A new method to target melanoma that was just approved by the FDA could be an important first step in transforming the way we treat many cancers.
The treatment is called Imlygic, and it uses a virus to kill skin cancer cells, while leaving healthy cells alone. It’s not terribly effective yet, and it’s still in the early stages. Yet researchers are excited about the new approach: It’s the first virus-based cancer treatment that’s gotten a stamp of approval from the FDA.
And the applications could reach beyond melanoma.
Dr. Robert Andtbacka, an oncologist at the University of Utah who’s been involved in Imlygic’s development since before it had a brand name, told Tech Insider that he and his team are already looking at adapting the method to treat head, neck, breast, and liver cancers in clinical trials.
He said Imlygic’s most promising applications may be in combining it with other treatments, so patients could receive it before or after surgery, or with chemotherapy or other drugs. When skin cancer can’t be removed by surgery anymore, patients today only few options. Andtbacka said Imlygic is a powerful new tool for oncologists to target melanoma, especially in its late stages.
“For me as a clinician, I’m very happy that T-VEC [Imlygic] was approved,” Andtbacka told Tech Insider. “I think that it’s going to be a tremendous resource for my patients who have metastatic melanoma.”
How it works
Viruses are extremely good at infecting human cells; the Ebola virus, like many others, can invade the body and then lay dormant for months. So scientists are harnessing viruses to do what they’re best at — but make them help instead of harm once they enter the body.
To make Imlygic, researchers at a company called BioVex, which Amgen acquired in 2011, modified a herpes virus so that it wouldn’t cause cold sores, but would instead make and deliver GM-CSF, a type of protein that notifies the body’s immune system that it should fight cancerous cells.

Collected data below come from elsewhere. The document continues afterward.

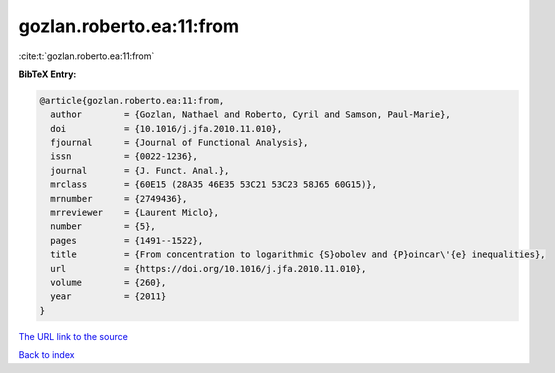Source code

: gozlan.roberto.ea:11:from
=========================

:cite:t:`gozlan.roberto.ea:11:from`

**BibTeX Entry:**

.. code-block:: bibtex

   @article{gozlan.roberto.ea:11:from,
     author        = {Gozlan, Nathael and Roberto, Cyril and Samson, Paul-Marie},
     doi           = {10.1016/j.jfa.2010.11.010},
     fjournal      = {Journal of Functional Analysis},
     issn          = {0022-1236},
     journal       = {J. Funct. Anal.},
     mrclass       = {60E15 (28A35 46E35 53C21 53C23 58J65 60G15)},
     mrnumber      = {2749436},
     mrreviewer    = {Laurent Miclo},
     number        = {5},
     pages         = {1491--1522},
     title         = {From concentration to logarithmic {S}obolev and {P}oincar\'{e} inequalities},
     url           = {https://doi.org/10.1016/j.jfa.2010.11.010},
     volume        = {260},
     year          = {2011}
   }
`The URL link to the source <https://doi.org/10.1016/j.jfa.2010.11.010>`_


`Back to index <../By-Cite-Keys.html>`_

Many vaccines work in a similar way: The hepatitis A shot, for example, is a dead form of the hepatitis A virus. Once it enters the body, the immune system identifies it as an intruder and makes antibodies against it so if a live virus comes along, it will be protected.
Imlygic is injected directly into the tumour, where the modified herpes viruses infect cancer cells. They tend to leave healthy cells alone, though it’s unclear why they show this preference. Andtbacka said he suspects it’s because the modified herpes virus can only replicate inside cancer cells.
The treatment causes skin cancer cells to burst, and the immune system activates to take care of the rest. Injections are administered every few weeks until the cancer is gone, which in the final Phase III clinical trial took an average of about four months — for the patients that responded to the treatment.
In that trial of 436 melanoma patients, 16.3% of participants who received Imlygic saw their tumours shrink, compared to 2.1% of participants who received a straight GM-CSF injection for comparison. So the effect is modest: For most patients who received Imlygic, their tumours did not shrink.
The side effects were mostly minimal though, with the most common being flu-like symptoms and pain at the injection site. A handful of patients using Imlygic developed cellulitis, a serious skin infectinon.
Patients who received Imlygic lived a few more months than patients who just received GM-CSF, but this result wasn’t statistically significant. As Amgen noted in a press release, the drug “has not been shown to improve overall survival.”
A new class of cancer-killing viruses
Almost 92% of people with skin cancer are still alive five years after their diagnosis, but this figure drops to only 17% if the cancer has metastasized and spread to other parts of the body, according to the National Cancer Institute. In the clinical trial, one-third of patients who received Imlygic were alive after five years, and all of them had melanoma that had metastasized to some degree.
Amgen says the treatment will cost $US65,000. In 2015 alone, the National Cancer Institute estimates that nearly 74,000 people will be diagnosed with melanoma, and about 9,900 will die from the disease.
Imlygic is the first cancer-killing, so-called “oncolytic virus” that the FDA has approved for treatment, and it could pave the way for many more to come.
“The era of the oncolytic virus is probably here,” Stephen Russell, a Mayo Clinic cancer researcher who wasn’t involved in the Imlygic research, told Nature News. “I expect to see a great deal happening over the next few years.”